Mahalledeki dayanışma ortamından yoksun kalan Romanlar, suç
örgütleri tarafından kolay av olarak görülecektir. Çaresizlik
içerisinde bunlara kapılan Romanlar üzerinden geçmişte belli
alanlarda toplanmış olan suç olgusu büyük şehirlerin hemen her
noktasına dağılacak, tamamen kontrol dışına çıkacaktır.
-Mahalleleri
dağıtılan Romanlar gittikleri yerlerde iş olanaklarını
kaybetmekte, geçim olanaklarının ortadan kalkması ise ailelerin
dağılmasına neden olmaktadır. Dağılan ailelerin çocukları ise
madde bağımlılığına çok daha açık olmaktadır. Anaları
babaları başlarında olmayan bu gençler gelecekte sokaklarda bir
tehdit kaynağı haline gelecekler, tinerci çeteleri
oluşturacaklardır.
Tüm
bu sorunların yaşanması engellenebilir. Roman mahallelerinin
dağıtılması yerine, yerinde kentsel dönüşüm yapılırsa
hiçbir sorun kalmayacaktır. Mahallelerde bulunan eski evler mahalle
sakinlerinin istek ve ihtiyaçları doğrultusunda tamir edilerek
Roman mahallelerinde çevre düzenlemesi yapılabilir. Yerinden
yurdundan edilmeyen Romanların arasından zamanla daha fazla
eğitimli ve gelir düzeyi yüksek insanlar yetişecektir. Zamanla
Romanlarla toplumun diğer kesimleri arasındaki uzaklık daha da
azalacaktır.
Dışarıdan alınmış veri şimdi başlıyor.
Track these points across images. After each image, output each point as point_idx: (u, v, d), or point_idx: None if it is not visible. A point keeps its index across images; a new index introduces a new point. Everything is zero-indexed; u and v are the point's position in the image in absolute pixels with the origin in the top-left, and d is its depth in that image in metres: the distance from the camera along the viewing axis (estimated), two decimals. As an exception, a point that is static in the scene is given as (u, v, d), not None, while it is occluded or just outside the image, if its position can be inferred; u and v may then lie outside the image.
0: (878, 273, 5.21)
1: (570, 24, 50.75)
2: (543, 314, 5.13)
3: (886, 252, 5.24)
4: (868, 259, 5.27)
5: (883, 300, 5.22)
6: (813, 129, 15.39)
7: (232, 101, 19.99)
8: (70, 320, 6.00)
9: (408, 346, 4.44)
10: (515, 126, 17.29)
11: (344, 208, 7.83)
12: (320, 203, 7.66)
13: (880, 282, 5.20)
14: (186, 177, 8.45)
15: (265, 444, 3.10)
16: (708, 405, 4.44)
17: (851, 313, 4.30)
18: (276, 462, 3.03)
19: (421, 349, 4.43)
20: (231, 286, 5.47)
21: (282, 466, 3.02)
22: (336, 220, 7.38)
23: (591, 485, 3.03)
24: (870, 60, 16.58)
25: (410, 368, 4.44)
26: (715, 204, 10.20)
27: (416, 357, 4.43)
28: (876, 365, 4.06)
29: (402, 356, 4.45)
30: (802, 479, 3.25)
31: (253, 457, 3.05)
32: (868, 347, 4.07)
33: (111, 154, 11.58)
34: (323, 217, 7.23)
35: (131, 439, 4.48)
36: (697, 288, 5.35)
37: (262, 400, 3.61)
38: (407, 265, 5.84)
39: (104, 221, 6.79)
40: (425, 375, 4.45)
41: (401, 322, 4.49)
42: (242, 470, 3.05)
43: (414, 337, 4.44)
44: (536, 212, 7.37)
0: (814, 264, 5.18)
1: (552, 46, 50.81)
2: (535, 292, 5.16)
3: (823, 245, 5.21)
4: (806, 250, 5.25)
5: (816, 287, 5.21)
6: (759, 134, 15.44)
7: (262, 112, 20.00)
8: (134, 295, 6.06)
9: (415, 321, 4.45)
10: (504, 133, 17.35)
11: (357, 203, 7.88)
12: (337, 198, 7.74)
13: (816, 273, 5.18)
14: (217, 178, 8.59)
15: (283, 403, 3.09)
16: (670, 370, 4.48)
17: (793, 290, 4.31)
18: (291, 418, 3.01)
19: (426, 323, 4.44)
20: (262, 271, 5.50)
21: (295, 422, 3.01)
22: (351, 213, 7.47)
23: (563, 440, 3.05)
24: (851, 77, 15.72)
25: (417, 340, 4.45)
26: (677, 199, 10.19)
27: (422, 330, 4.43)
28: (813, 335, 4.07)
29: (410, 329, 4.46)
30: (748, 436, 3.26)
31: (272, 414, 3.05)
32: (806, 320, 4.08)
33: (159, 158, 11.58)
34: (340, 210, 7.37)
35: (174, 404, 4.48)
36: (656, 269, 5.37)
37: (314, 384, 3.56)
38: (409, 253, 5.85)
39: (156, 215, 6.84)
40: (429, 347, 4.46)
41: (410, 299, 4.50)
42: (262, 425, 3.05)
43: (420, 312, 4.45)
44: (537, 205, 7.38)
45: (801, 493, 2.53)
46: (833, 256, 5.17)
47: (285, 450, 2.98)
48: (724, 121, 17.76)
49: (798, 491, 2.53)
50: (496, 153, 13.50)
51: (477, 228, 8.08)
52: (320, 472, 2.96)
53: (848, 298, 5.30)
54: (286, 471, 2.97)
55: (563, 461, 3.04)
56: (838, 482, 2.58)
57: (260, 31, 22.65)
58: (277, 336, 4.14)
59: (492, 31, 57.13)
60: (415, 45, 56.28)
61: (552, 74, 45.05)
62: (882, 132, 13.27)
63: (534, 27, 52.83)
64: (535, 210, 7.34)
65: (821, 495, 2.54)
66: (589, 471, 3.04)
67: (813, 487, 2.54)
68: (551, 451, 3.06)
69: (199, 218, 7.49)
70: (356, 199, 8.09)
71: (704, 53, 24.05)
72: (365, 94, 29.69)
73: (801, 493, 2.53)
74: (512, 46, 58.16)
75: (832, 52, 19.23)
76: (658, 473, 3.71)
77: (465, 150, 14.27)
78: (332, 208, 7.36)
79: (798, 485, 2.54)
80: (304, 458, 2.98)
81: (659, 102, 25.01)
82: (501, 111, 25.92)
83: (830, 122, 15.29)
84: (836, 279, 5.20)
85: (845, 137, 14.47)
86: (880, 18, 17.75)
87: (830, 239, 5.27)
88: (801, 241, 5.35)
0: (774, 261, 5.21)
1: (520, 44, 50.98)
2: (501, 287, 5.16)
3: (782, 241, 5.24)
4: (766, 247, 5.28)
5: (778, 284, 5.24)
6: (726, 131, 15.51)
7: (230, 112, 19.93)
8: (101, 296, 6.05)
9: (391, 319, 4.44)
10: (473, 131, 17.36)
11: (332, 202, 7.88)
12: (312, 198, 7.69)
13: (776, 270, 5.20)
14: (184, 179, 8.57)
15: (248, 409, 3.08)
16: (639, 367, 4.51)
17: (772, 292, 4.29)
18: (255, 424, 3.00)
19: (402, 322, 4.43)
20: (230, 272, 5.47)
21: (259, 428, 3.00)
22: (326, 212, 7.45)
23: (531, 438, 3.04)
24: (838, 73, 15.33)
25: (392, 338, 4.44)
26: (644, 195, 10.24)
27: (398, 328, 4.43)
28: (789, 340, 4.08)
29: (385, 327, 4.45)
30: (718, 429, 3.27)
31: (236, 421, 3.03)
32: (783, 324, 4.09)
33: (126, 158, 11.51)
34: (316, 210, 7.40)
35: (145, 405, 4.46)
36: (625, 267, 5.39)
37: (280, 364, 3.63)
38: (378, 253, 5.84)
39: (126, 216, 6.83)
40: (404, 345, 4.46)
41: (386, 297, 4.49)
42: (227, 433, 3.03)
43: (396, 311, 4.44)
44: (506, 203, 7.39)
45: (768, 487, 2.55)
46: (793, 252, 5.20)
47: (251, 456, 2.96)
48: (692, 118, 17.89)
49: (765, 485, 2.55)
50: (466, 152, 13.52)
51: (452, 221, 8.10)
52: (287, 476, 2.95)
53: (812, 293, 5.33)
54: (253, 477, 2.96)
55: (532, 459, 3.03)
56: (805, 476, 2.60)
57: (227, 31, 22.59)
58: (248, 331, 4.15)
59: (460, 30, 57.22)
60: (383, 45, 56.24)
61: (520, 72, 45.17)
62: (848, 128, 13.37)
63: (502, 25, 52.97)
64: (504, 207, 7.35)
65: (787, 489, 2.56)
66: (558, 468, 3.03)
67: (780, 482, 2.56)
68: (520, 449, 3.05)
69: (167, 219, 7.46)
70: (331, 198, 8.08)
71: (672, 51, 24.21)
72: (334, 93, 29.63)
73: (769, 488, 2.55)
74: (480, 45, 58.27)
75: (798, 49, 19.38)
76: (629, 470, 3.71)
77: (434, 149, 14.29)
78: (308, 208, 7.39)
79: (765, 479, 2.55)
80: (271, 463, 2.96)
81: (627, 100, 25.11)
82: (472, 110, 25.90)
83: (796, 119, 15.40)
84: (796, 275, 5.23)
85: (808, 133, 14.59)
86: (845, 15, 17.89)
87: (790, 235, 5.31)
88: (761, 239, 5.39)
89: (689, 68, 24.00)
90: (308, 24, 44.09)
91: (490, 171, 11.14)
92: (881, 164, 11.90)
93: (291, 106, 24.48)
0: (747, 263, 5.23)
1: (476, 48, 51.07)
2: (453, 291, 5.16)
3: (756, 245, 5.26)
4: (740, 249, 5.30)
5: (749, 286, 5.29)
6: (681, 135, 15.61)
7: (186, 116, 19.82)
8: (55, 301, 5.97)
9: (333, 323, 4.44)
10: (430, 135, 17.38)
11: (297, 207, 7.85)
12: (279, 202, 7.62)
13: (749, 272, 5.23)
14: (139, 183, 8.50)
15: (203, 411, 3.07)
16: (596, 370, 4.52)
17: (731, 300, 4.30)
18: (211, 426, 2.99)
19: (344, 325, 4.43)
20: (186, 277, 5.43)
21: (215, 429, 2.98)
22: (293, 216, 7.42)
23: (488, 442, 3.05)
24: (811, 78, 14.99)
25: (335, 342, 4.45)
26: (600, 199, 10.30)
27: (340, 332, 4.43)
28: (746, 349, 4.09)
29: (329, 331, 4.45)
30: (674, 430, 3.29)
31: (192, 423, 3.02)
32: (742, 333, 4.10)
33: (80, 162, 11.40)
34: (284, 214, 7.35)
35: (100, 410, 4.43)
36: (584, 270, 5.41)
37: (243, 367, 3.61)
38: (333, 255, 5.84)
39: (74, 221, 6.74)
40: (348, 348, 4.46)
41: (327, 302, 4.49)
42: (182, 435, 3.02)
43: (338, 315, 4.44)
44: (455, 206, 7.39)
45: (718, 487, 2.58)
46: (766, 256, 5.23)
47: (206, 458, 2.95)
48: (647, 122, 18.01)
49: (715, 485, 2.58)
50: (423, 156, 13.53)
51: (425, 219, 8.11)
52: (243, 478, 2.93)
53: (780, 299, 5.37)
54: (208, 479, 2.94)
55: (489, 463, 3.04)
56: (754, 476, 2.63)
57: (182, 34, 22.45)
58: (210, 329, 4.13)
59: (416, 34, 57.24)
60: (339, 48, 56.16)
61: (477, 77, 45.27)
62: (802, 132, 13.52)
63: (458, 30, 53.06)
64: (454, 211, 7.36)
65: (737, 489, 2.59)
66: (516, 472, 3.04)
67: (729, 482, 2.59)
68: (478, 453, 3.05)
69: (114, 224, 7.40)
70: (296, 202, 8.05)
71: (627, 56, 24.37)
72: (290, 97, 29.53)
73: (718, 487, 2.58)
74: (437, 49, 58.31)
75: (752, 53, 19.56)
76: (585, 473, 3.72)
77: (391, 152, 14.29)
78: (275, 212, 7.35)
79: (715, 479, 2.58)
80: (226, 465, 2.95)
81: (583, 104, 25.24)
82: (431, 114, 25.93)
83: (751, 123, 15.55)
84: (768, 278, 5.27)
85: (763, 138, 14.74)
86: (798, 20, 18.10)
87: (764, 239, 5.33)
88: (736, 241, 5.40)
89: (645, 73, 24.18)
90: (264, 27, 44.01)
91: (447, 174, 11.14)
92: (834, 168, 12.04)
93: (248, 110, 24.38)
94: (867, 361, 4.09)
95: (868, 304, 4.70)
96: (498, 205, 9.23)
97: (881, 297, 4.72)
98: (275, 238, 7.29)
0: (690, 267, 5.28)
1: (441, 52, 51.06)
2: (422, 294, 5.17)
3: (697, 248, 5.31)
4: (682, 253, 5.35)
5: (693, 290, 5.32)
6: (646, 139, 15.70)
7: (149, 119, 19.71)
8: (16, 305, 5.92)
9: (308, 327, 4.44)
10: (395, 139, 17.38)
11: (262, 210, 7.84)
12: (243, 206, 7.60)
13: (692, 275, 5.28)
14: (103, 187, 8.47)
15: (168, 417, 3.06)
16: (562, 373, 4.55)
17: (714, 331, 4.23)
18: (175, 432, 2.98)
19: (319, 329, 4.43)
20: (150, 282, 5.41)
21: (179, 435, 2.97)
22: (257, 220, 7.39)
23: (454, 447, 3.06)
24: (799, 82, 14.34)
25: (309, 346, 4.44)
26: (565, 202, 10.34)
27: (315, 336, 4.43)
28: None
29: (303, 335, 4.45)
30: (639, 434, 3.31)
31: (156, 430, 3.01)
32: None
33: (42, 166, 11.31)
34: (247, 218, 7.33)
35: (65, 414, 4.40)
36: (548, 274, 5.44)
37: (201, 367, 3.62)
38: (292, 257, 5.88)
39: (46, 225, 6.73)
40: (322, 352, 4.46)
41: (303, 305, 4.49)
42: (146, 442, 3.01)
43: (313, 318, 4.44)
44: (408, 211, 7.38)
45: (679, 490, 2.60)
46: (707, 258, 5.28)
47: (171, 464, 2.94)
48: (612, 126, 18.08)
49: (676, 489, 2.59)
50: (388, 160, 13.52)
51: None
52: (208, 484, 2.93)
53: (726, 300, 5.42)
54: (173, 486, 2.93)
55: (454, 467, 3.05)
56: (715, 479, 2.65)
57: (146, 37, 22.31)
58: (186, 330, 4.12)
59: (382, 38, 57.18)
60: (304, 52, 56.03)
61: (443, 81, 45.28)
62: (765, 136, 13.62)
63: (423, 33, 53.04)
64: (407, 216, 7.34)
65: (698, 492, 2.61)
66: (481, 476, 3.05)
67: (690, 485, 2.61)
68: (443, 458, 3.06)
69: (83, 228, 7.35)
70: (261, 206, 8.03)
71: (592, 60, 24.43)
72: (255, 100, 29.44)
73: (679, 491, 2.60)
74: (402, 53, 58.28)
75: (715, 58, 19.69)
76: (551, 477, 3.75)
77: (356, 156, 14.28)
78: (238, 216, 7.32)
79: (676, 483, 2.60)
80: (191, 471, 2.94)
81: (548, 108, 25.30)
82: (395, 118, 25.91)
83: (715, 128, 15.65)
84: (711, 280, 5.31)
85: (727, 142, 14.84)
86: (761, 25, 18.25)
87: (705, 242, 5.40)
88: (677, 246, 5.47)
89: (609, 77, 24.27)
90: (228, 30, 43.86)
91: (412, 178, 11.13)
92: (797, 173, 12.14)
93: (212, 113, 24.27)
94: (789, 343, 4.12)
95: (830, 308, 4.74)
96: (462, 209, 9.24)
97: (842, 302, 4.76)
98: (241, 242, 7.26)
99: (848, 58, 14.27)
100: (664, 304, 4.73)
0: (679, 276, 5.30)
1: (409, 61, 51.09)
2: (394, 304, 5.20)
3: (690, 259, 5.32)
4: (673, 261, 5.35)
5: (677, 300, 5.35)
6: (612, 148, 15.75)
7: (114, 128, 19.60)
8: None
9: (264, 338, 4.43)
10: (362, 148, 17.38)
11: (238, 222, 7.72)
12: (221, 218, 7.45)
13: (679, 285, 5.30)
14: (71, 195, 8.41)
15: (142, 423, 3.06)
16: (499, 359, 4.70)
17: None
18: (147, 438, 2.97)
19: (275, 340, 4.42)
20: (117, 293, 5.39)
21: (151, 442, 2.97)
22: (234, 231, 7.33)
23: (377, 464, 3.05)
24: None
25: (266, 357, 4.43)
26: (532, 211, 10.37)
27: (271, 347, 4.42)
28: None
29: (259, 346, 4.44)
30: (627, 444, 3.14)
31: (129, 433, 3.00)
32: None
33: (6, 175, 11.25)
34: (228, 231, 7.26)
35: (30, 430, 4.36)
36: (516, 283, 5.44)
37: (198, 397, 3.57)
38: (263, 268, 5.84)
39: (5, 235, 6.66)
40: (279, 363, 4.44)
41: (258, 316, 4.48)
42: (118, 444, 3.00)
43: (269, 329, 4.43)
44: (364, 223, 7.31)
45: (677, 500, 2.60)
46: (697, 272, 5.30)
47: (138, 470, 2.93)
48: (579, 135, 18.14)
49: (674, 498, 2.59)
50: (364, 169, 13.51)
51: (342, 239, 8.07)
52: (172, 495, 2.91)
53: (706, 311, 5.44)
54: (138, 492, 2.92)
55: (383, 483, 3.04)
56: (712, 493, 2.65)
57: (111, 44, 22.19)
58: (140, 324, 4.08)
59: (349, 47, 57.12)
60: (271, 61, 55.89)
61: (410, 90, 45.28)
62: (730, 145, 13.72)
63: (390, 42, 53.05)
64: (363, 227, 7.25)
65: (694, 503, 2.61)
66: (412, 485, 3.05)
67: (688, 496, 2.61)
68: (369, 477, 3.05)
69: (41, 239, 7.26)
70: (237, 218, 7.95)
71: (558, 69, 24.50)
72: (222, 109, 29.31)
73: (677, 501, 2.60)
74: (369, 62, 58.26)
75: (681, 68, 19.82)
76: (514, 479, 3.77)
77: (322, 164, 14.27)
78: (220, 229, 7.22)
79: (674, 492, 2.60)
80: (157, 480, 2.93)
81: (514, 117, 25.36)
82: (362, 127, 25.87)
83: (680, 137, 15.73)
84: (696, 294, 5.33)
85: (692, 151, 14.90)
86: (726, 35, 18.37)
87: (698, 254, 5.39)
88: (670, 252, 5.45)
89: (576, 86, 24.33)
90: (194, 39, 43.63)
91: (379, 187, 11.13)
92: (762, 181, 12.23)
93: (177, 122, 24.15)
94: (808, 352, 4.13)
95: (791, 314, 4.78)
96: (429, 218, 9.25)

Diğer taraftan yerinde kentsel dönüşüm değil de
Roman mahallelerinin dağıtılması yoluna gidilirse Romanlar
giderek daha fazla yoksullaşacak, toplumun geneliyle Romanların
yabancılığı daha da artacaktır.
Yetkililerimizin
2 milyonun üzerinde bir nüfusa sahip olan Türkiye Romanlarını
doğrudan ilgilendiren kentsel dönüşüm projelerini tasarlarken,
bu yazıda aktarılanları değerlendireceklerini umuyoruz. Ortada
henüz büyük bir sorun yokken doğru politikalarla son derece
başarılı sonuçlar alınabilir. Aksi halde hiç kimsenin
istemeyeceği korkunç sonuçlar ortaya çıkacak, bugün yapılan
hataların bedelini gelecek kuşaklar ödeyecektir.